----- Extract -----
Loss of Proprotein Convertase Furin in Mammary Gland Impairs proIGF1R and proIR Processing and Suppresses Tumorigenesis in Triple Negative Breast Cancer

SIMPLE SUMMARY: Triple-negative breast cancer (TNBC) is known to have a poor prognosis and limited treatment options. The aim of the current study is to evaluate the role of Furin, a proprotein convertase involved in the activation of wide range of protein precursors in TNBC progression. The generation of a TNBC mouse model lacking Furin specifically in the mammary gland confirmed that Furin is implicated in TNBC tumor progression and the derived lung metastasis. Further analysis revealed that the proteolytic activation of proIGF1R and proIR receptors, two substrates of Furin involved in TNBC were inhibited in these mice and was associated with reduced AKT and ERK1/2 expression and phosphorylation. In addition, Furin is frequently overexpressed in TNBC tumors and correlates with poor patient prognosis, suggesting the use of Furin inhibition as a potential adjunct therapy in TNBC. ABSTRACT: In triple negative breast cancer (TNBC) cell lines, the proprotein convertase Furin cleaves and then activates several protein precursors involved in oncogenesis. However, the in vivo role of Furin in the mammary gland and how mammary gland-specific Furin knockout specifically influences tumor initiation and progression of TNBC is unknown. Here, we report that Furin is frequently overexpressed in TNBC tumors and this correlates with poor prognosis in patients with TNBC tumors. In a whey acidic protein (WAP)-induced mammary epithelial cell-specific Furin knockout mouse model, mice show normal mammary development. However, loss of Furin in mammary glands inhibits primary tumor growth and lung metastasis in an oncogene-induced TNBC mouse model. Further analysis of TNBC mice lacking Furin revealed repressed maturation of the Furin substrates proIGF1R and proIR that are associated with reduced expression and activation of their downstream effectors PI3K/AKT and MAPK/ERK1/2. In addition, these tissues showed enhanced apoptotic signaling. In conclusion, our findings reveal that upregulated Furin expression reflects the poor prognosis of TNBC patients and highlights the therapeutic potential of inhibiting Furin in TNBC tumors.
----- Data section -----
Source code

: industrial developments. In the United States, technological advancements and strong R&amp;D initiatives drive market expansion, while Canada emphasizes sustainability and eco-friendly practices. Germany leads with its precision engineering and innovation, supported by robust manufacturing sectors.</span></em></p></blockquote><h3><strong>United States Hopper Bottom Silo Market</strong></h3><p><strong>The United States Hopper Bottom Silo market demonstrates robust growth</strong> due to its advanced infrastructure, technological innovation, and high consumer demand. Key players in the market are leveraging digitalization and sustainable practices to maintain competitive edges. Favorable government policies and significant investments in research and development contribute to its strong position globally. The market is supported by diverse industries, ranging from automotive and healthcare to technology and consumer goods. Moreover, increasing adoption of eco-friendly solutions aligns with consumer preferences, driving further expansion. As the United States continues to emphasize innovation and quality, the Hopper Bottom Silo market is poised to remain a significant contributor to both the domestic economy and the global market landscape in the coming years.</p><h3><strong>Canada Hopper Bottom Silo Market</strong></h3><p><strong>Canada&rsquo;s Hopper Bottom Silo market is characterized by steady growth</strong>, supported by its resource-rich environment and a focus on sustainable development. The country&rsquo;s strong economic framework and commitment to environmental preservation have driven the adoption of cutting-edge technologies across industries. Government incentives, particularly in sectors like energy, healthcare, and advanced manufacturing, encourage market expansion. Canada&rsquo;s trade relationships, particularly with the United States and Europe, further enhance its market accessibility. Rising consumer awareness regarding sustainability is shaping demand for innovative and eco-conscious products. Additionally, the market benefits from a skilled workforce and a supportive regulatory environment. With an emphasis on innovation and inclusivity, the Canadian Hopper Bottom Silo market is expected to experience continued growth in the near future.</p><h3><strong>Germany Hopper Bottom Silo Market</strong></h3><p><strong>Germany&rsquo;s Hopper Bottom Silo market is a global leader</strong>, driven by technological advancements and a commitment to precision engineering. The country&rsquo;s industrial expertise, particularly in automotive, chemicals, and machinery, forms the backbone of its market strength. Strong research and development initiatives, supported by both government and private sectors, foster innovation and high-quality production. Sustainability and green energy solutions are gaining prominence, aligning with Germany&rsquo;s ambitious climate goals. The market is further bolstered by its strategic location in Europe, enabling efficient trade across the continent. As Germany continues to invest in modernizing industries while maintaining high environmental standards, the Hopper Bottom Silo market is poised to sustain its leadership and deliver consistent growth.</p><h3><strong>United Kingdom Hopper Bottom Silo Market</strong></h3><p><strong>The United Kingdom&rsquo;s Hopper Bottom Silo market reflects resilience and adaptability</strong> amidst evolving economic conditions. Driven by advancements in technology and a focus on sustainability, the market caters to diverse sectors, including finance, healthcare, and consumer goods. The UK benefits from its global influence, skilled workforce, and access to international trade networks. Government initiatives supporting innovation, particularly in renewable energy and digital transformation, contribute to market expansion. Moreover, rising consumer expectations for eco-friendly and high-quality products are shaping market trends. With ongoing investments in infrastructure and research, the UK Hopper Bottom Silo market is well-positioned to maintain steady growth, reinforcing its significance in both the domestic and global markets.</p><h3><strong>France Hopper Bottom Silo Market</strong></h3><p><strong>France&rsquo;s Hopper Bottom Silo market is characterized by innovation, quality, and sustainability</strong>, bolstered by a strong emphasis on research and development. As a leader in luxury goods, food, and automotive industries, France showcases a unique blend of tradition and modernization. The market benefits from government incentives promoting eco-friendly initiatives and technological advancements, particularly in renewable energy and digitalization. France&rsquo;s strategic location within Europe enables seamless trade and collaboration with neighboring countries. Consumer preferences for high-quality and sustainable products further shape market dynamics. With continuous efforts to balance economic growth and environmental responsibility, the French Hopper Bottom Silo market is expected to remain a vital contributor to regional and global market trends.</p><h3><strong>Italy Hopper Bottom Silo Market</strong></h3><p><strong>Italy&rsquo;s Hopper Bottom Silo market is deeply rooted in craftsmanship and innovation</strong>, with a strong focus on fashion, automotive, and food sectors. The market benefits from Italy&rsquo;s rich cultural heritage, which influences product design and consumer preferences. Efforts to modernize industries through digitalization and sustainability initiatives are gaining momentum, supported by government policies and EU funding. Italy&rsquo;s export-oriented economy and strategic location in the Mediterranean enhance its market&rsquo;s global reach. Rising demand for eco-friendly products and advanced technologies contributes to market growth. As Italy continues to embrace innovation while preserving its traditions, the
-----
__Exercise description__. In the ABSTRACT section of the Furin text, list each change it reports in the oncogene-induced TNBC mice that lack Furin in the mammary gland.

__Result for this exercise__.
- Inhibited primary tumor growth
- Inhibited lung metastasis
- Repressed maturation of the Furin substrates proIGF1R and proIR
- Reduced expression and activation of the downstream effectors PI3K/AKT and MAPK/ERK1/2
- Enhanced apoptotic signaling